* ENTRIES SUPPLIED
━━━━
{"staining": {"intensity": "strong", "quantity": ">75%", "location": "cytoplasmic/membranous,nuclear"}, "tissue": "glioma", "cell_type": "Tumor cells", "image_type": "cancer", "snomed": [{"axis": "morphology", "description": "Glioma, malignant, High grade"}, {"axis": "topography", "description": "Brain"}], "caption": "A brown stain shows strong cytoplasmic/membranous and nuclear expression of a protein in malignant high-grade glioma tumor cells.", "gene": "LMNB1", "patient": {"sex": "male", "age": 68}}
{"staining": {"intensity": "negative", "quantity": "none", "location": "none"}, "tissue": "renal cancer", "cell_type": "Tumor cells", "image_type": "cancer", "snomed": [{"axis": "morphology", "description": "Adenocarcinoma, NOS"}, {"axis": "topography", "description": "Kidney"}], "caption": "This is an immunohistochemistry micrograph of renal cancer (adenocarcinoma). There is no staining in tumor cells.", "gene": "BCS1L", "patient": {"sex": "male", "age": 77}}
━━━━
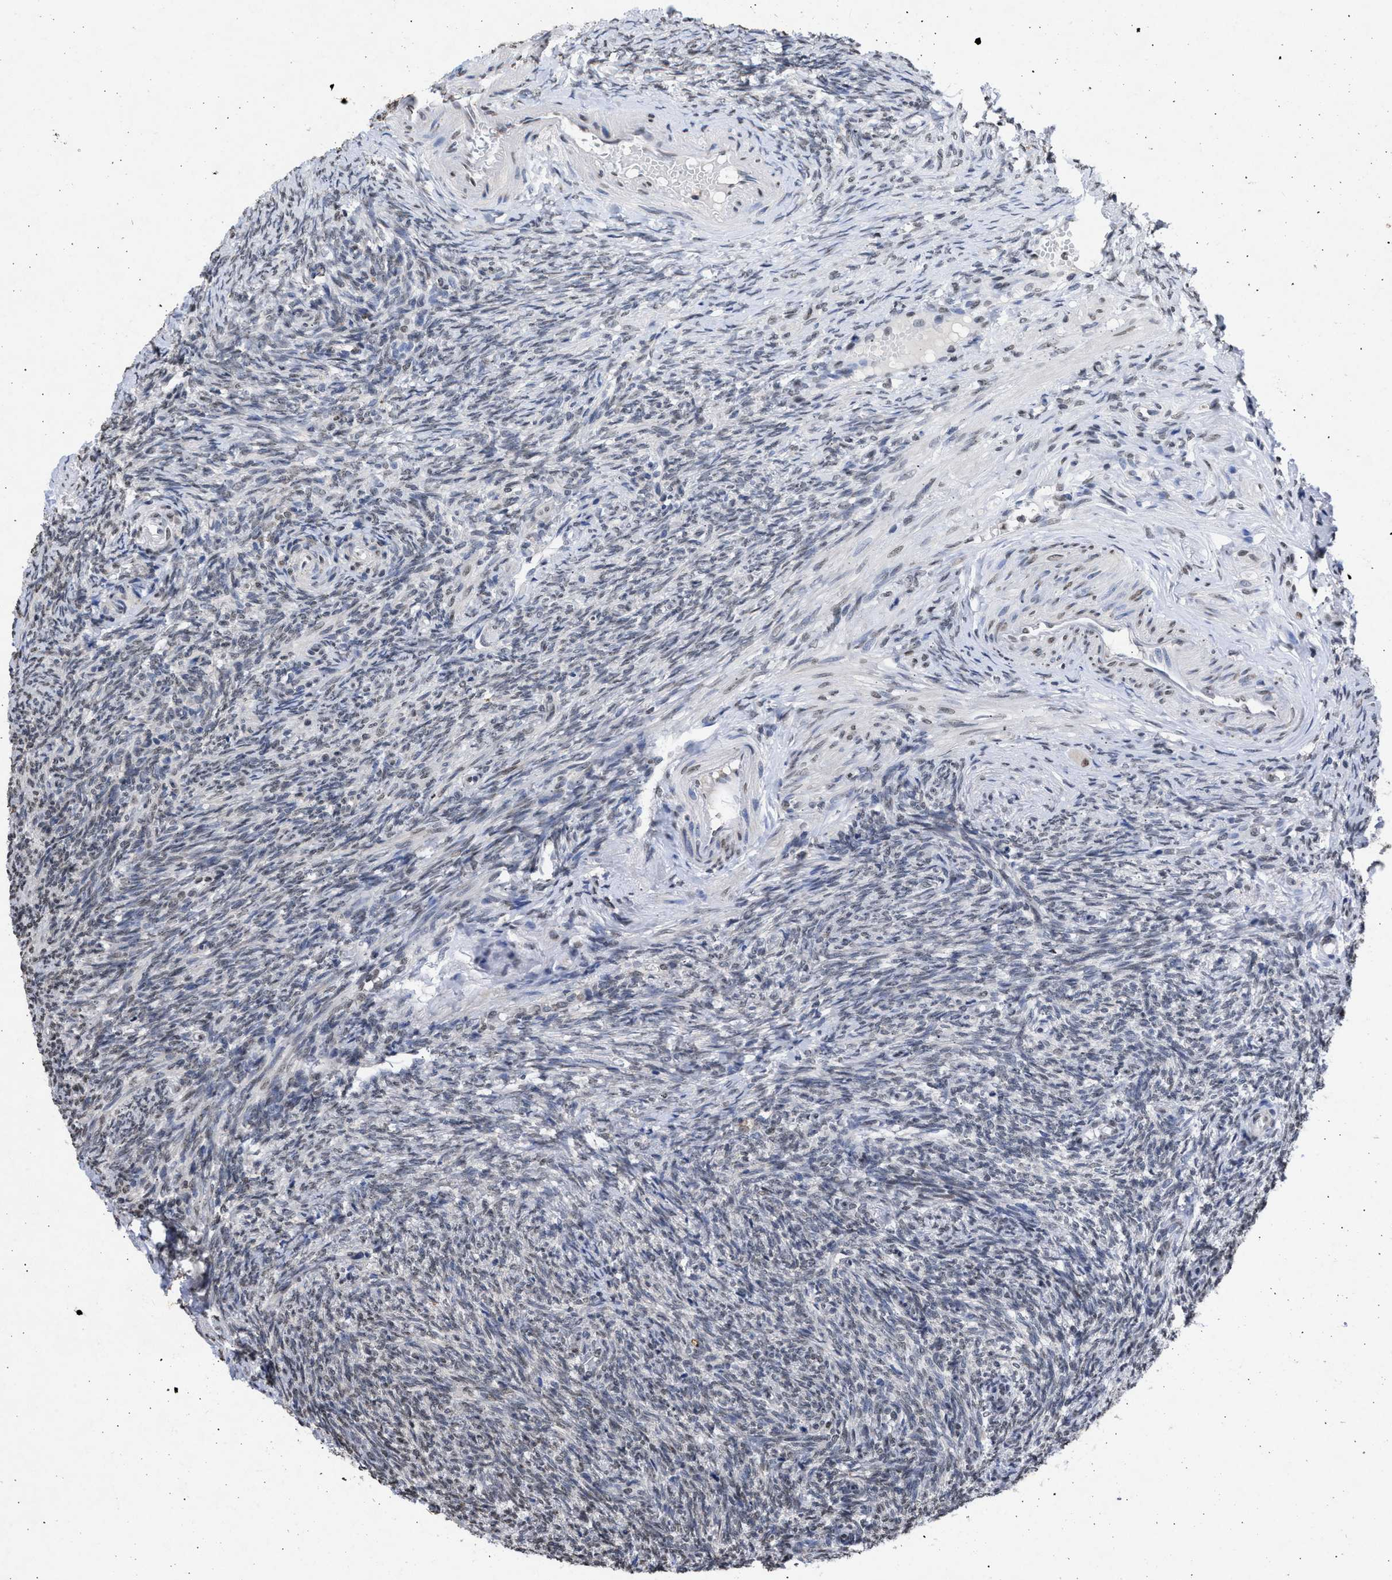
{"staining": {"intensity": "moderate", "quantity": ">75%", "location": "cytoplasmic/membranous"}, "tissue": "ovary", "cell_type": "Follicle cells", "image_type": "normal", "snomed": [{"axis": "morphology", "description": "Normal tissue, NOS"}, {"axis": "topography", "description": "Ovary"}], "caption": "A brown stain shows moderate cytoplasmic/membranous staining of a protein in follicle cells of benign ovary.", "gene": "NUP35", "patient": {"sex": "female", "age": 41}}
━━━━
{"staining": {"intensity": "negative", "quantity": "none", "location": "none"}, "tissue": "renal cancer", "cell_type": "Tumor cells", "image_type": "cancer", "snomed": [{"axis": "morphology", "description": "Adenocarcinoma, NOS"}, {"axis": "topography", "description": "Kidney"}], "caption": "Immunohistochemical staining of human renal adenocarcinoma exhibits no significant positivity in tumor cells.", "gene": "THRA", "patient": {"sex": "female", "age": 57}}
━━━━
* WHAT YOU NEED TO DO
The word to look for is "female"; copy out every line of the entries that holds it.

* TASK OUTPUT
{"staining": {"intensity": "moderate", "quantity": ">75%", "location": "cytoplasmic/membranous"}, "tissue": "ovary", "cell_type": "Follicle cells", "image_type": "normal", "snomed": [{"axis": "morphology", "description": "Normal tissue, NOS"}, {"axis": "topography", "description": "Ovary"}], "caption": "A brown stain shows moderate cytoplasmic/membranous staining of a protein in follicle cells of benign ovary.", "gene": "NUP35", "patient": {"sex": "female", "age": 41}}
{"staining": {"intensity": "negative", "quantity": "none", "location": "none"}, "tissue": "renal cancer", "cell_type": "Tumor cells", "image_type": "cancer", "snomed": [{"axis": "morphology", "description": "Adenocarcinoma, NOS"}, {"axis": "topography", "description": "Kidney"}], "caption": "Immunohistochemical staining of human renal adenocarcinoma exhibits no significant positivity in tumor cells.", "gene": "THRA", "patient": {"sex": "female", "age": 57}}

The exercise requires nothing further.